About this exercise = Every record needs to be repeated exactly; its pictures do not.

(Beginning of Provided data)

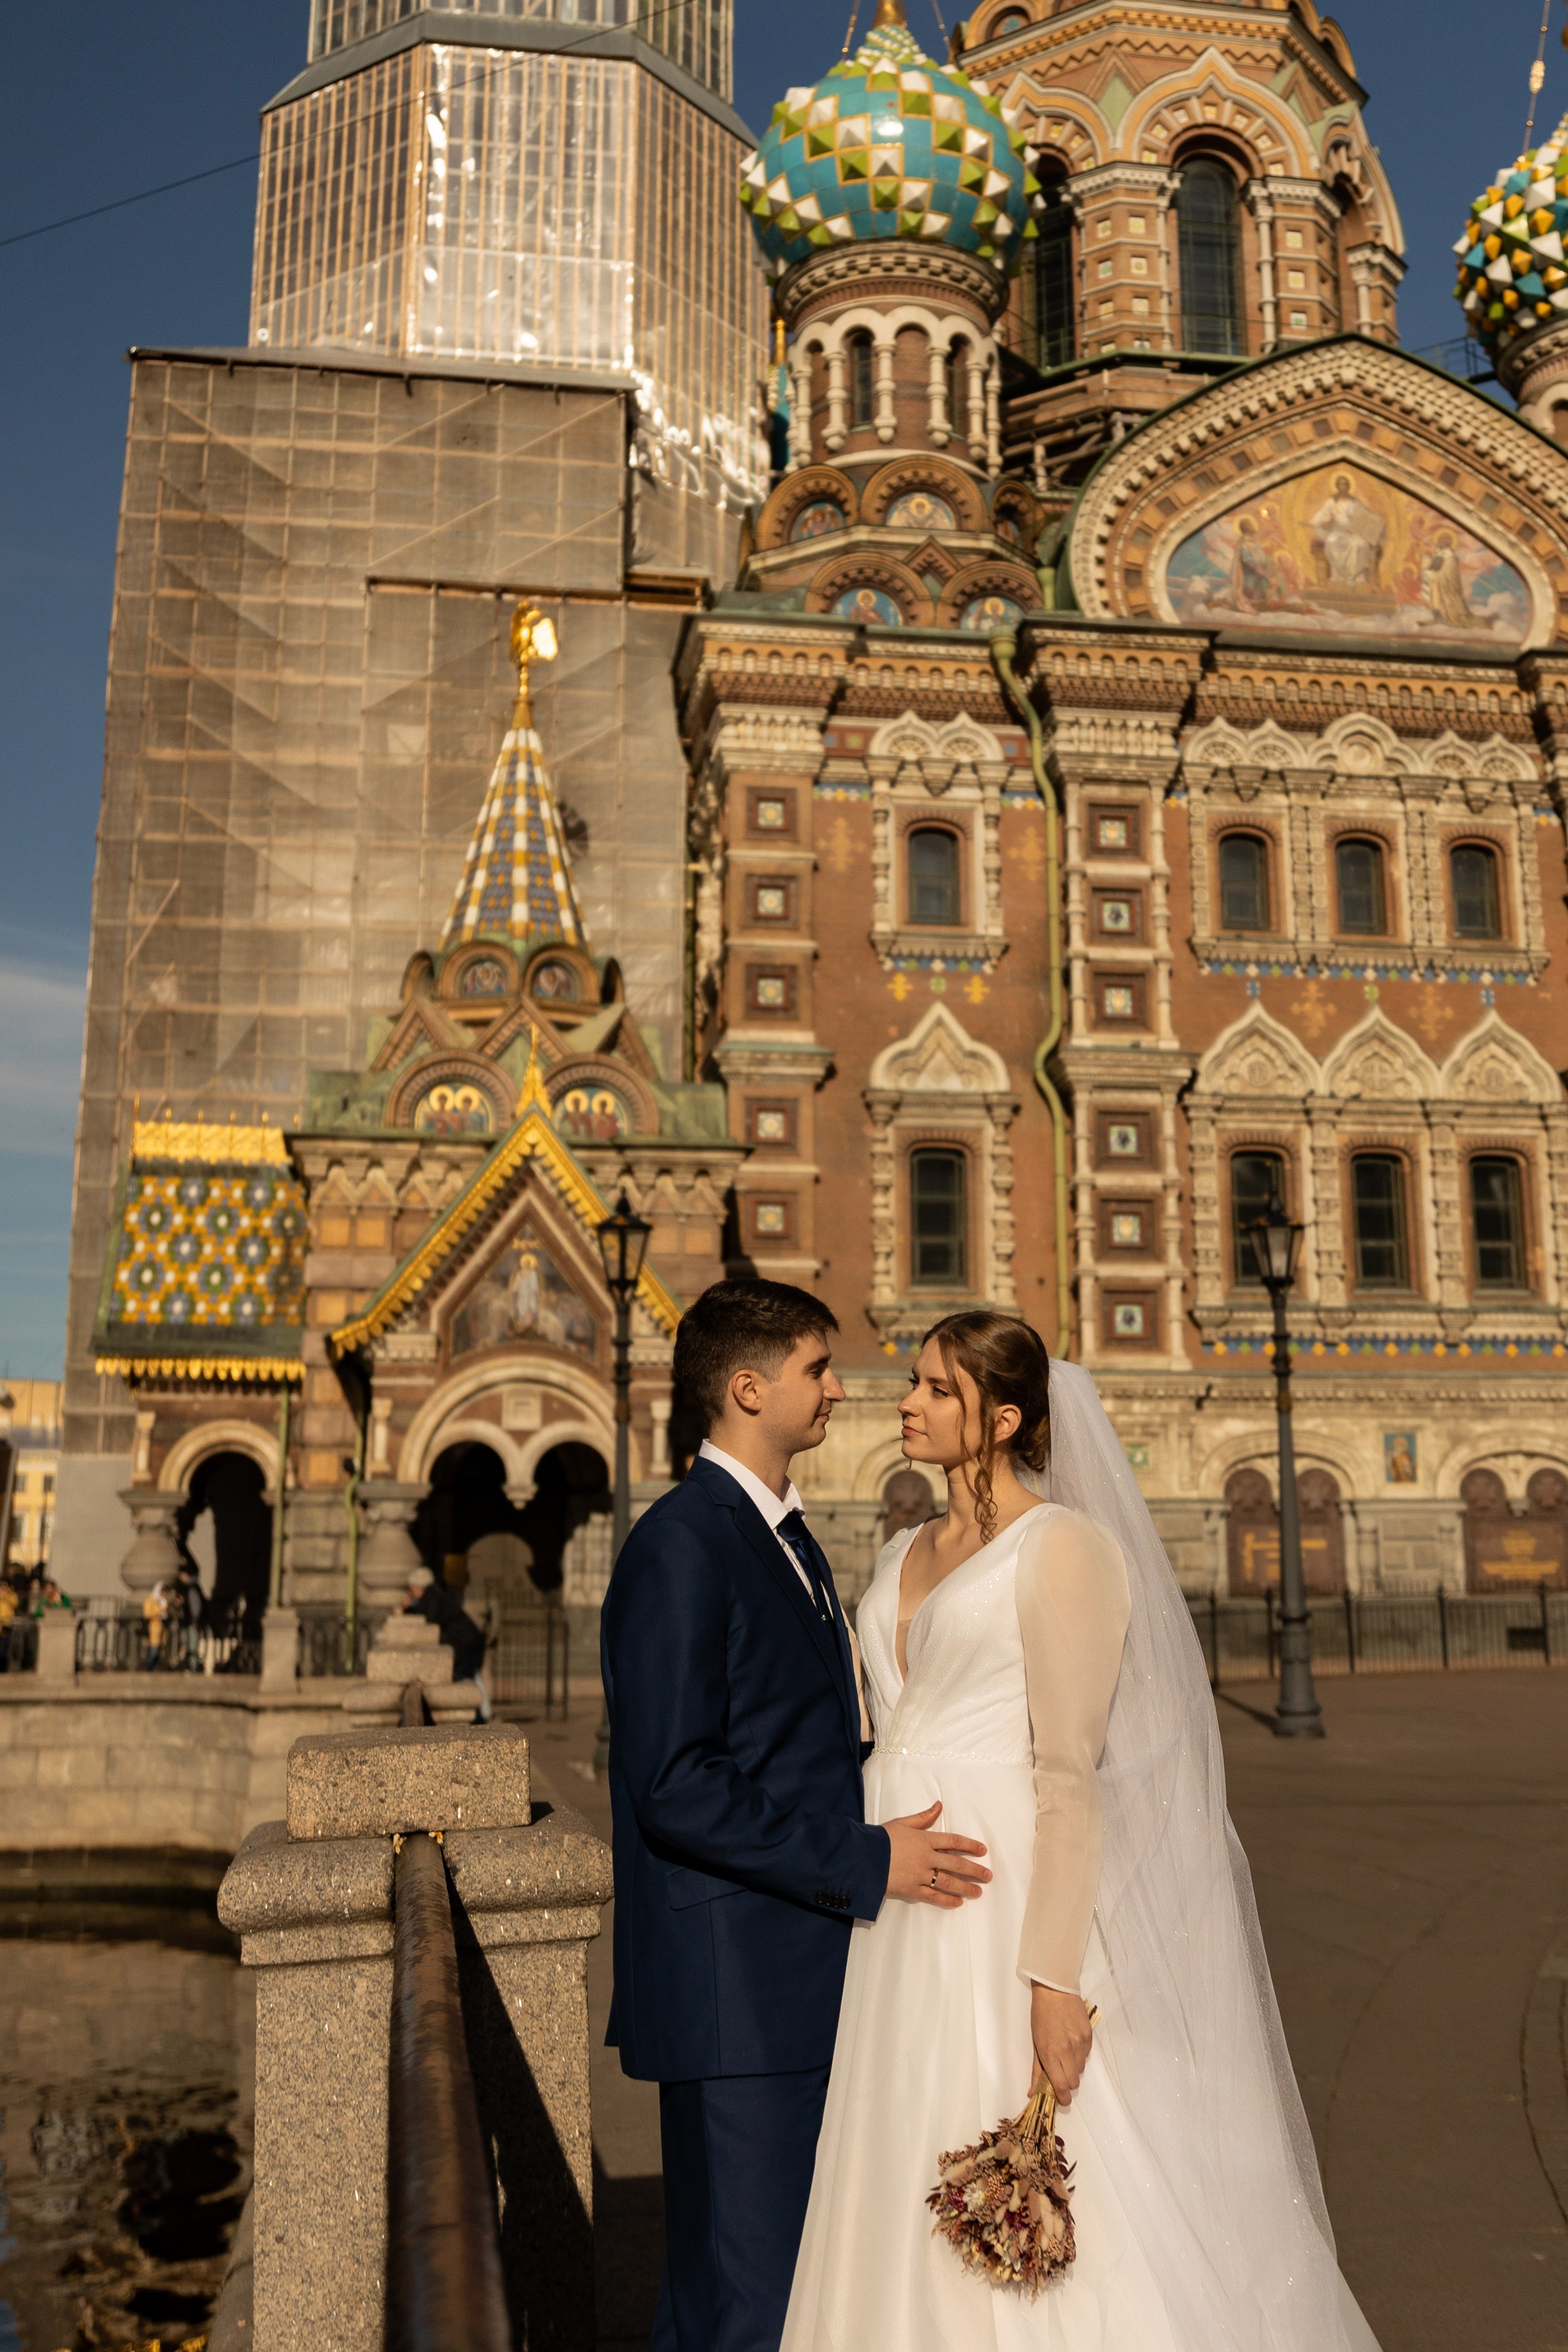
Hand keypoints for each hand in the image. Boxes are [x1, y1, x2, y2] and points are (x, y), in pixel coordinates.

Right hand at [884, 1801, 990, 1909]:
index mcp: (925, 1839)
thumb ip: (923, 1817)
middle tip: (988, 1875)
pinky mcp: (912, 1890)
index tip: (982, 1851)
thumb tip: (939, 1806)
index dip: (970, 1845)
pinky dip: (946, 1900)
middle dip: (974, 1870)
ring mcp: (921, 1875)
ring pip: (949, 1882)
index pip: (953, 1841)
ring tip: (978, 1892)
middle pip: (956, 1863)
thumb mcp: (903, 1823)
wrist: (863, 1856)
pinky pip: (933, 1897)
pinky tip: (957, 1903)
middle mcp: (927, 1857)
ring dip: (966, 1887)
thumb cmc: (882, 1837)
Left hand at [1029, 1984, 1092, 2104]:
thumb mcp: (1035, 2042)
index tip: (1061, 2098)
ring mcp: (1080, 2042)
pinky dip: (1080, 2054)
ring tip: (1065, 2052)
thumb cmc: (1041, 2015)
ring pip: (1081, 2069)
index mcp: (1050, 2053)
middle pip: (1074, 2082)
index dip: (1062, 2097)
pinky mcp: (1089, 2035)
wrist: (1056, 1990)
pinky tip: (1072, 2042)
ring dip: (1073, 2067)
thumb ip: (1036, 2070)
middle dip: (1067, 2082)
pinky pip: (1087, 2055)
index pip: (1061, 2086)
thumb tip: (1032, 2092)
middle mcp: (1067, 2050)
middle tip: (1060, 2073)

(End of Provided data)

Worked solution =
Hand keypoints for each hand in the image. Boxes are [x1, y1, x2, y2] and points are (x, y), in pixel coordinates.

Right hand at [884, 1801, 990, 1909]:
index mcp: (925, 1839)
thumb ip: (923, 1817)
middle tip: (988, 1875)
pinky mcp: (912, 1890)
index tip: (982, 1851)
thumb tip: (939, 1806)
index dip: (970, 1845)
pinky dip: (946, 1900)
middle dip: (974, 1870)
ring mcp: (921, 1875)
ring pip: (949, 1882)
index pip: (953, 1841)
ring tip: (978, 1892)
middle pip: (956, 1863)
thumb mcp: (903, 1823)
wrist: (863, 1856)
pinky pip: (933, 1897)
pinky tip: (957, 1903)
middle mcp: (927, 1857)
ring dip: (966, 1887)
thumb cmc: (882, 1837)
Left hand at [1029, 1984, 1092, 2104]:
thumb mcp: (1035, 2042)
index tip: (1061, 2098)
ring mcp: (1080, 2042)
pinky dip: (1080, 2054)
ring tip: (1065, 2052)
thumb cmc: (1041, 2015)
ring pip: (1081, 2069)
index mcp: (1050, 2053)
middle pip: (1074, 2082)
index dip: (1062, 2097)
pinky mcp: (1089, 2035)
wrist: (1056, 1990)
pinky tip: (1072, 2042)
ring dip: (1073, 2067)
thumb ip: (1036, 2070)
middle dip: (1067, 2082)
pinky pip: (1087, 2055)
index pip: (1061, 2086)
thumb tip: (1032, 2092)
middle mcp: (1067, 2050)
middle tip: (1060, 2073)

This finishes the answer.